As an aside, TDD and refactoring also aren't as mature in C++ (vs Java, C# and
Javascript).

------
Davidbrcz
Some good C++98 books :

\- Accelerated C++: Practical Programming. A good quick tour of C++98

\- Effective C++, More Effective C++,Exceptional C++, C++ Coding Standard

Many patterns to follow or be aware of.
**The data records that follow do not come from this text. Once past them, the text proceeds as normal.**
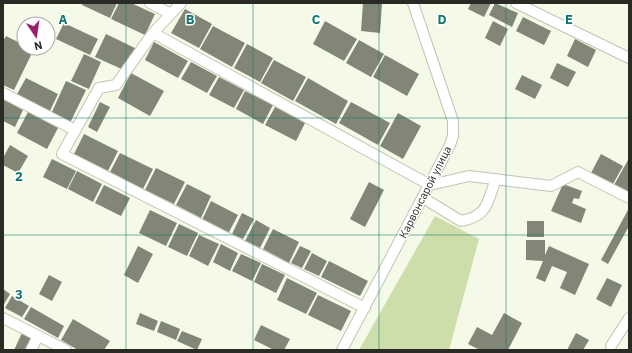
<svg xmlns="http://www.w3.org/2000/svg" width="632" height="353" font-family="'IBM Plex Sans',sans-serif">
<rect width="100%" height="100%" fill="#f4fae7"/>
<!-- green -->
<path fill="#cedeab" d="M435,216L479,239L449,350H359Z"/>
<!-- building -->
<path fill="#818676" d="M83,3H117L110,18L82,5Z
M119,3H131L155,14L145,35L111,19Z
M363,3H382L380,33L361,31Z
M471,3H491L484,17L468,9Z
M495,3L518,13L512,27L489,15Z
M185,9L212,24L199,48L171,33Z
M523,17L551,31L544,45L516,31Z
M325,21L357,39L344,61L313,44Z
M493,21L508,29L500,46L485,38Z
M64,23L98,39L90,55L56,39Z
M213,26L245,43L232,67L200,49Z
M106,34L137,49L126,71L95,57Z
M6,36L24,45V48L34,49L14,90L3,85V41Z
M575,39L596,50L588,67L567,56Z
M359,40L384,54L371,77L346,63Z
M154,42L188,61L178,78L145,60Z
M247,44L273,58L260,82L234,68Z
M84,54L101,62L89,89L71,81Z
M385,55L419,74L407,96L373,77Z
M274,60L306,77L293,101L261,83Z
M191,62L217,76L207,93L181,79Z
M557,63L576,72L568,87L550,78Z
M131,73L164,91L150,116L118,98Z
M522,75L542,85L535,99L515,89Z
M219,77L244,90L234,108L209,95Z
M26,78L58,94L49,113L16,96Z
M308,78L348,101L336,124L295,101Z
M66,81L86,90L70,123L51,114Z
M245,91L273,105L263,124L236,109Z
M3,99L23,110L15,127L3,121Z
M100,102L110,107L97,132L88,127Z
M351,102L390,123L378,145L339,123Z
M275,107L305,123L296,141L265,125Z
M28,112L58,128L47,149L17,133Z
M398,113L421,126L403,159L380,146Z
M84,134L118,151L108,171L74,154Z
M10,145L28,156L18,173L3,165V158Z
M120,153L153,169L143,189L110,172Z
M601,154L623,166L613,184L591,173Z
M52,159L76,171L67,189L43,177Z
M628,160L629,161V193L614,185Z
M156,168L185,182L174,204L145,190Z
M77,171L102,184L93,202L68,189Z
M369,182L384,190L365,227L350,219Z
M187,184L211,196L201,218L176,205Z
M563,184L582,191L579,199L574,198L572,203L586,209L581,223L551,211Z
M104,185L130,198L121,216L95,203Z
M211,201L238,215L228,234L202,220Z
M629,208V226L608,264L601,260Z
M150,210L177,223L166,246L139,233Z
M242,213L254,219L243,239L232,234Z
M256,220L270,228L260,248L245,241Z
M527,221H544V237H527Z
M179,224L198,233L187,256L168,247Z
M273,229L299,242L289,263L263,249Z
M199,235L219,244L208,266L189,256Z
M526,240H545V255L549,246L589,264L575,295L560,288L567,272L552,266L545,282L536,278L543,261L526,260Z
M221,244L238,253L230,271L213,262Z
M138,246L153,254L138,283L124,275Z
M300,246L311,251L302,268L291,263Z
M312,253L327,261L319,276L304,269Z
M241,254L261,263L252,281L232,271Z
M329,261L368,281L360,296L321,277Z
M262,264L285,275L276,293L254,282Z
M49,275L62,282L52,301L39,294Z
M287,278L317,293L306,314L277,300Z
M607,278L622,285L611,307L596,299Z
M3,289L10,294L3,306Z
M318,295L351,311L341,331L308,315Z
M12,296L29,306L22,317L5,308Z
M31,307L64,326L58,338L24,319Z
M140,313L158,321L154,331L136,324Z
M504,313L522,323L508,350H480L468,344L477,327L492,335Z
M73,319L110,341L104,350H78L61,340Z
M161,321L180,329L176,340L157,332Z
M261,325L290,339L284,350H274L254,340Z
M23,331L36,337L29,350H14Z
M182,331L202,339L197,350L177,341Z
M576,333L589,340L583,350H567Z"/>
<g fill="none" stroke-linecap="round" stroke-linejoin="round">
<!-- minor casing -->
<g stroke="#bfc5b4" stroke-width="12">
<path id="minor" d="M150,3L171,14
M181,3L153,33L116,85L99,88L62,154L365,308
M516,3L629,58
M153,33L430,185L469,176L551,186L578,172L629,198
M3,93L75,130
M423,198L461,221C488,216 487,203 496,179
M3,318L66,350
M611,346L629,318
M31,350L38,336
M342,350L450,145L453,136V121L413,3"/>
</g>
<!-- minor -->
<use href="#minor" stroke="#fff" stroke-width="10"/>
</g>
<!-- grid -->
<path fill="none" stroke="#0f766e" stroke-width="1" stroke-opacity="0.55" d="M126,3V350M253,3V350M379,3V350M506,3V350M3,118H629M3,235H629"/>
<g text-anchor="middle" stroke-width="3" stroke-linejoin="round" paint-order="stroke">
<!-- street labels -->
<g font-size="11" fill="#292b24" stroke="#fff">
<text transform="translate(425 192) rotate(-63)" y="4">Карвонсарой улица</text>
</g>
</g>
<g font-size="13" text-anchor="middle" font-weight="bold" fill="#0f766e" stroke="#fff" stroke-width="3" stroke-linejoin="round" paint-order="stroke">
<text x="63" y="24">A</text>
<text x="190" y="24">B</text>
<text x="316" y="24">C</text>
<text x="442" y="24">D</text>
<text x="569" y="24">E</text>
<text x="19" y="181">2</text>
<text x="19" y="299">3</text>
</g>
<!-- border -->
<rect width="632" height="353" fill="none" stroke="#292b24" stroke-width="8"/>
<!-- north arrow -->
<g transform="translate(36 36) rotate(167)"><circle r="19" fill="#ffffff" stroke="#a9aaa7"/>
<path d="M0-3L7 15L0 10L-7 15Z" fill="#9d1b6d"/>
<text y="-6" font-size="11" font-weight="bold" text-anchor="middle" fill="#292b24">N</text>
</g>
</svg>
More generally, any book by Herb
Sutter.

Good recent books (msut have !!):

\- Effective Modern C++ (same as previous, but more focused on C++11 and 14)

\- Programming: Principles and Practice Using C++ (A general introduction book
by Stroustrup on programming using C++)

\- C++ Primer (The spiriual son of Accelerated C++, the best introduction book
about C++ I know)

The textbook and more specific books :

\- The C++ Programming Language (the ultimate C++ textbook)

\- C++ Template the complete Guide (focused on templates)

\- C++ Concurrency in Action (focused on threading)

In a second time, have also a look at some libraries like boost (many specific
purpose components), Qt (huge framework for making GUI), Poco.

\- Website [https://isocpp.org/](https://isocpp.org/) (the official website
for the language).

\- Have a look at usenet (comp.lang.c++ and comp.lang.c++.moderated), CppCon's
videos, Meeting C++ videos and Channel 9